Well, sort of, as Gray NBC affiliate WTAP/15 in the Parkersburg/Marietta market actually stopped simulcasting digital programming on analog channel 15 immediately following Monday night's 11 PM newscast. (We'll get around to that "early date" in a moment.)

At 11:35 PM, WTAP vice president/general manager Roger Sheppard reminded viewers that no, he's not Jay Leno and they weren't watching "The Tonight Show", which went on uninterrupted on WTAP's digital side.

For around 20 minutes, Sheppard talked about the station's transition, the digital transition in general, and urged people to call both nationally and locally if they still needed help. He joked that he hoped the analog 15-only audience was the "smallest audience" he ever had to address.

And he was open and talkative about many other issues..for which we thank him as well, as Mr. Sheppard took time out of his weekend schedule to answer some of our own questions in E-mail. On Monday night's broadcast, he also invited viewers still hanging on in analog to E-mail him with their questions.

At about 11:55 PM, after the Message From The Boss, WTAP's analog channel 15 launched into the beginning of 2 weeks of so-called "nightlight" programming, with a repeated 8-minute loop of nationally-produced DTV transition information in both English and Spanish. The station says the loop will end around March 3rd, when analog channel 15 gets shut off for good.

Why February 16th, as opposed to the 17th?

It turns out that it's about as we suspected...the back and forth between Gray's lawyers and the FCC ended up with the thought that the Gray stations should adhere to the February 16th date, the analog stations getting off the air (ending regular non-nightlight programming) *before* February 17th.

This Associated Press article has more details:

Gray applied to keep the Feb. 17 date for most of its stations, but the push-back from the FCC left it with 14 that could. As a final twist, Gray over the weekend decided to turn those off on the 16th, some in the afternoon and the rest at midnight, because its lawyers interpreted the rules as saying analog should be "off the air by the 17th" rather "go off the air on the 17th."

No matter - the deed has been done, and we note a WTAP web poll...which says some 17 percent of viewers who took part say they're "not ready" for the transition. Not only is the poll entirely unscientific, its respondents all have access to a computer and the Internet. We'll see if that number actually MEANS anything in the next few days.
####
● TASK REQUIREMENTS
1. Translate this sentence from the WTAP analog shutoff article into Spanish: "The station says the loop will end around March 3rd, when analog channel 15 gets shut off for good."
2. Reproduce the WTAP analog shutoff article starting at "At about 11:55" and ending at "off for good.", with "loop" swapped for "cycle".

● DATASET EXCERPT
####
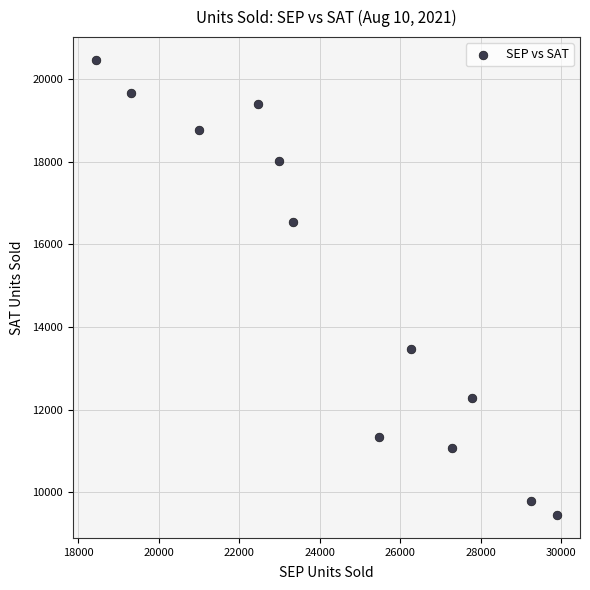

What is the average X value?

24458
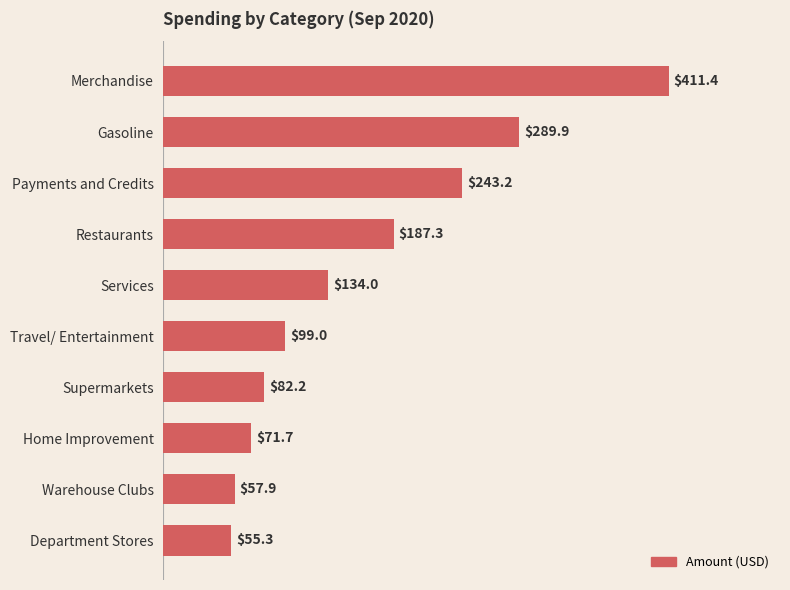

What is the average value?

163.2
####
● TASK-BY-TASK ANSWERS
1. La estación dice que el ciclo terminará alrededor del 3 de marzo, cuando el canal analógico 15 se apague definitivamente.

2.
At about 11:55 PM, after the Message From The Boss, WTAP's analog channel 15 launched into the beginning of 2 weeks of so-called "nightlight" programming, with a repeated 8-minute cycle of nationally-produced DTV transition information in both English and Spanish. The station says the cycle will end around March 3rd, when analog channel 15 gets shut off for good.